Good morning. Thanks, operator. I mean, most of my questions have been answered, but maybe I'll just push a little bit further. I know you won't want to give a lot of color around next year, but just maybe higher level, you've got an 18% base from this year. I think historically you pointed towards FX tailwind for next year to 40 to 50 basis points. The first question, does that 40- 50 basis points tailwind still stand where we are today? Then as far as why you mentioned it, but you've pointed towards a return to, you know, low-20s margins if you get back to sort of 2019 volumes.
I think we'll be there next year, maybe if you know, some high-level comments about whether you think you will be there next year or not. Even with the VBP, do you still think that stands at that sort of low 20s margin with those sort of volumes? Thank you.
I think the first question, you're right to say we're not giving guidance on 2022 yet. It's not our practice. To reiterate what I said earlier, there's quite a few moving pieces for next year, you know, in terms of the macroeconomic environment, inflation, the inflation pressures everybody's seeing, the supply, the global supply challenges, which we look to offset. What I said is you should expect to see continued margin improvement year on year, but we will not be back to pre-COVID levels. In terms of getting back to pre-COVID levels, it's really dependent. It's no longer a story of just getting back to volume. The economy, the world has been significantly disrupted.

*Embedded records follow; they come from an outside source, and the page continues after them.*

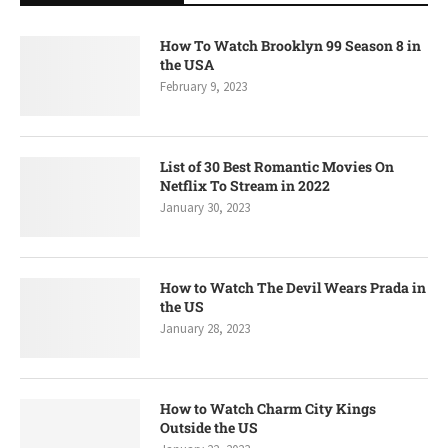
How To Watch Brooklyn 99 Season 8 in
the USA
February 9, 2023
List of 30 Best Romantic Movies On
Netflix To Stream in 2022
January 30, 2023
How to Watch The Devil Wears Prada in
the US
January 28, 2023
How to Watch Charm City Kings
Outside the US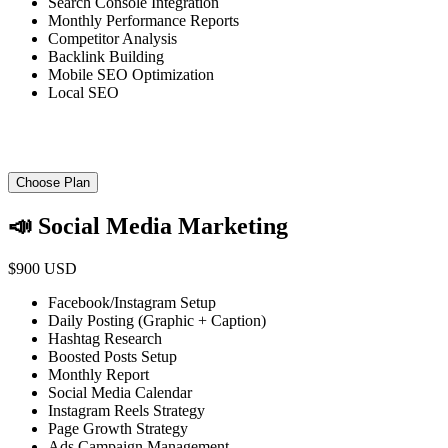
Search Console Integration
Monthly Performance Reports
Competitor Analysis
Backlink Building
Mobile SEO Optimization
Local SEO
Choose Plan
📣 Social Media Marketing
$900 USD
Facebook/Instagram Setup
Daily Posting (Graphic + Caption)
Hashtag Research
Boosted Posts Setup
Monthly Report
Social Media Calendar
Instagram Reels Strategy
Page Growth Strategy
Ads Campaign Management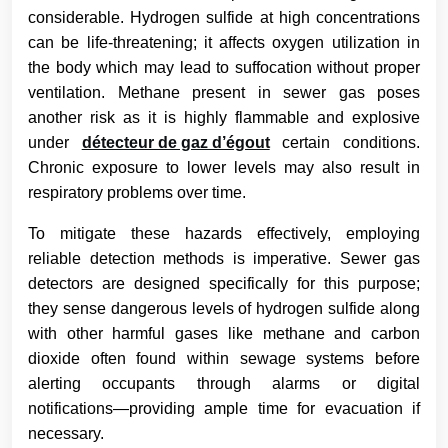
considerable. Hydrogen sulfide at high concentrations
can be life-threatening; it affects oxygen utilization in
the body which may lead to suffocation without proper
ventilation. Methane present in sewer gas poses
another risk as it is highly flammable and explosive
under
détecteur de gaz d’égout
certain conditions.
Chronic exposure to lower levels may also result in
respiratory problems over time.
To mitigate these hazards effectively, employing
reliable detection methods is imperative. Sewer gas
detectors are designed specifically for this purpose;
they sense dangerous levels of hydrogen sulfide along
with other harmful gases like methane and carbon
dioxide often found within sewage systems before
alerting occupants through alarms or digital
notifications—providing ample time for evacuation if
necessary.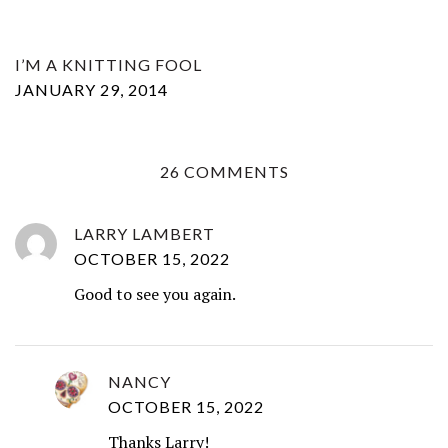
I’M A KNITTING FOOL
JANUARY 29, 2014
26 COMMENTS
LARRY LAMBERT
OCTOBER 15, 2022
Good to see you again.
NANCY
OCTOBER 15, 2022
Thanks Larry!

I think we all say it's not just about the demand levels, it's also the normalization of the trading conditions. You know what will happen to inflationary pressure. We need to adapt our model as well to VBP, to your point. There's quite a few moving pieces in terms of return to pre-COVID level which you know remains our ambition. We need to see some normalization and offset some of the pressures we see today. Finally, in terms of the FX tailwind for next year, at this stage, it is softening slightly and probably looking a little less, but more to come on that.

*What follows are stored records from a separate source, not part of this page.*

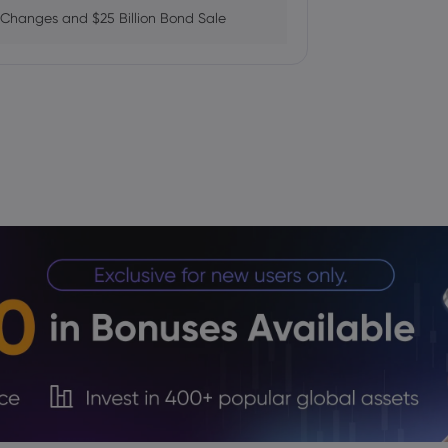
 Changes and $25 Billion Bond Sale
ains as AI Chip Momentum and
fab Plan Raises Funding Questions
ows While Layoffs Stay Near Historic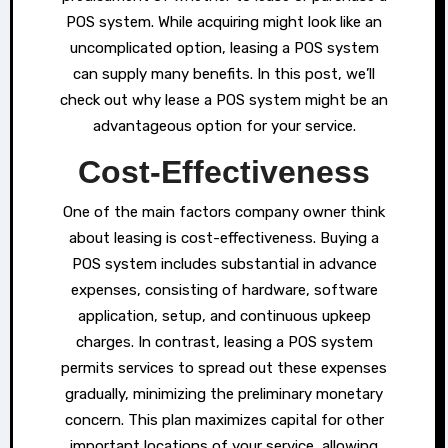
POS system. While acquiring might look like an
uncomplicated option, leasing a POS system
can supply many benefits. In this post, we’ll
check out why lease a POS system might be an
advantageous option for your service.
Cost-Effectiveness
One of the main factors company owner think
about leasing is cost-effectiveness. Buying a
POS system includes substantial in advance
expenses, consisting of hardware, software
application, setup, and continuous upkeep
charges. In contrast, leasing a POS system
permits services to spread out these expenses
gradually, minimizing the preliminary monetary
concern. This plan maximizes capital for other
important locations of your service, allowing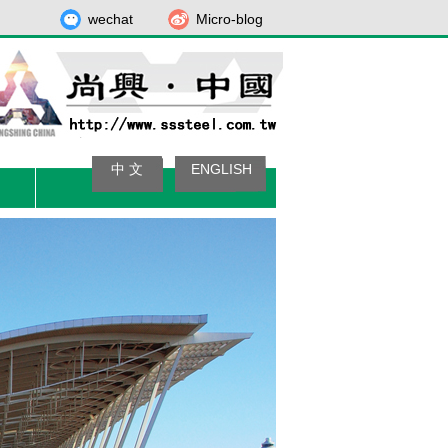
wechat
Micro-blog
中 文
ENGLISH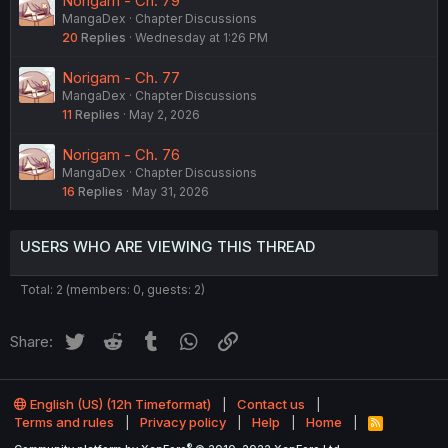
Norigam - Ch. 79
MangaDex
Chapter Discussions
20
Replies
Wednesday at 1:26 PM
Norigam - Ch. 77
MangaDex
Chapter Discussions
11
Replies
May 2, 2026
Norigam - Ch. 76
MangaDex
Chapter Discussions
16
Replies
May 31, 2026
USERS WHO ARE VIEWING THIS THREAD
Total: 2 (members: 0, guests: 2)
Twitter
Reddit
Tumblr
WhatsApp
Link
Share:
English (US) (12h Timeformat)
Contact us
Terms and rules
Privacy policy
Help
Home
R
S
®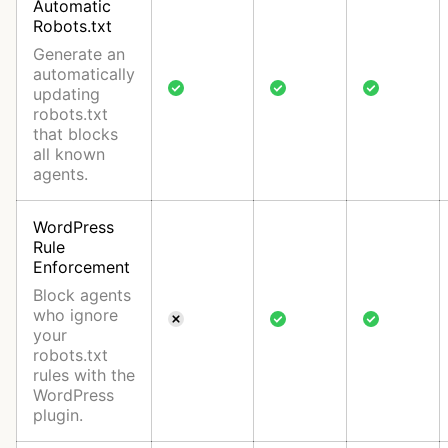
Automatic
Robots.txt
Generate an
automatically
updating
robots.txt
that blocks
all known
agents.
WordPress
Rule
Enforcement
Block agents
who ignore
your
robots.txt
rules with the
WordPress
plugin.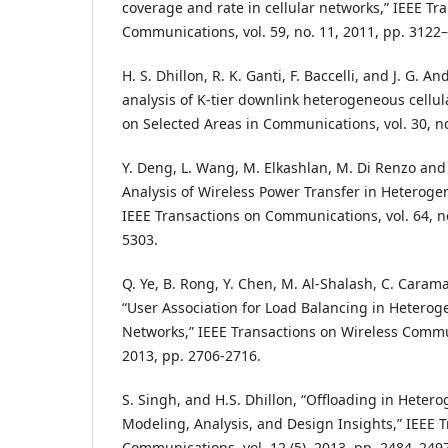
coverage and rate in cellular networks,” IEEE Tr
Communications, vol. 59, no. 11, 2011, pp. 3122
H. S. Dhillon, R. K. Ganti, F. Baccelli, and J. G.
analysis of K-tier downlink heterogeneous cellul
on Selected Areas in Communications, vol. 30, no
Y. Deng, L. Wang, M. Elkashlan, M. Di Renzo and
Analysis of Wireless Power Transfer in Heteroge
IEEE Transactions on Communications, vol. 64, no
5303.
Q. Ye, B. Rong, Y. Chen, M. Al-Shalash, C. Caram
“User Association for Load Balancing in Heterog
Networks,” IEEE Transactions on Wireless Communi
2013, pp. 2706-2716.
S. Singh, and H.S. Dhillon, “Offloading in Hete
Modeling, Analysis, and Design Insights,” IEEE 
Communications, vol. 12 (5), 2013, pp. 2484–249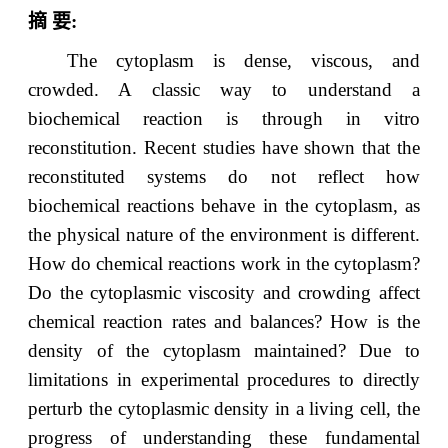
摘
要
:
The cytoplasm is dense, viscous, and
crowded. A classic way to understand a
biochemical reaction is through in vitro
reconstitution. Recent studies have shown that the
reconstituted systems do not reflect how
biochemical reactions behave in the cytoplasm, as
the physical nature of the environment is different.
How do chemical reactions work in the cytoplasm?
Do the cytoplasmic viscosity and crowding affect
chemical reaction rates and balances? How is the
density of the cytoplasm maintained? Due to
limitations in experimental procedures to directly
perturb the cytoplasmic density in a living cell, the
progress of understanding these fundamental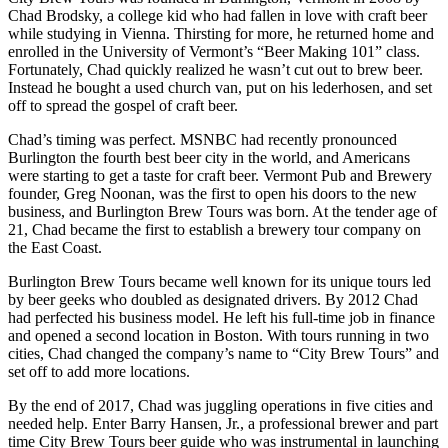
Chad Brodsky, a college kid who had fallen in love with craft beer
while studying in Vienna. Thirsting for more, he returned home and
enrolled in the University of Vermont’s “Beer Making 101” class.
Fortunately, Chad quickly realized he wasn’t cut out to brew beer.
Instead he bought a used church van, put on his lederhosen, and set
off to spread the gospel of craft beer.
Chad’s timing was perfect. MSNBC had recently pronounced
Burlington the fourth best beer city in the world, and Americans
were starting to get a taste for craft beer. Vermont Pub and Brewery
founder, Greg Noonan, was the first to open his doors to the new
business, and Burlington Brew Tours was born. At the tender age of
21, Chad became the first to establish a brewery tour company on
the East Coast.
Burlington Brew Tours became well known for its unique tours led
by beer geeks who doubled as designated drivers. By 2012 Chad
had perfected his business model. He left his full-time job in finance
and opened a second location in Boston. With tours running in two
cities, Chad changed the company’s name to “City Brew Tours” and
set off to add more locations.
By the end of 2017, Chad was juggling operations in five cities and
needed help. Enter Barry Hansen, Jr., a professional brewer and part
time City Brew Tours beer guide who was instrumental in launching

Perfect. Maybe just one quick follow-up. I mean, on supply chain issue, if demand does come back, will your supply chain resolve quickly enough, do you think, in order to be able to meet that increased demand?
As we've outlined, you know, in the presentation, there's almost three components to the supply chain issue. There was the labor, which Roland articulated, the labor in Memphis, sorry, to be more precise, which Roland articulated. We're improving. We're making progress. There was our own sort of network, you know, distribution logistics, which we're improving. Therefore, the third component is raw material challenges, disruptions to the supply chain. That's a little bit harder to anticipate and forecast. You know, those impact the global supply chain for many companies, and that's the one where it's hard to have a view. As we articulated, we're working with our suppliers. We've vetted those in terms of our production planning, so it should adjust over time.
With some of that, we're doing what we can that's within our control in terms of working our suppliers. There's an element that we cannot unfortunately define.
Okay, great. Thank you.
Thank you once again.
As a reminder, if you would like to ask a question, please press star followed by one on your telephone keypad. We currently have no questions on the line, so I'll hand back over to the team for closing remarks. Thank you.
Thank you, operator, and thank you everyone for dialing in. Thank you for your questions and wish you all the best, and we'll be in touch soon. Hopefully, we'll hear and see you all around our meet the management day December sixteenth. Thank you very much.
Thank you very much for joining today. You may now disconnect your lines. Have a lovely rest of your day. Thank you.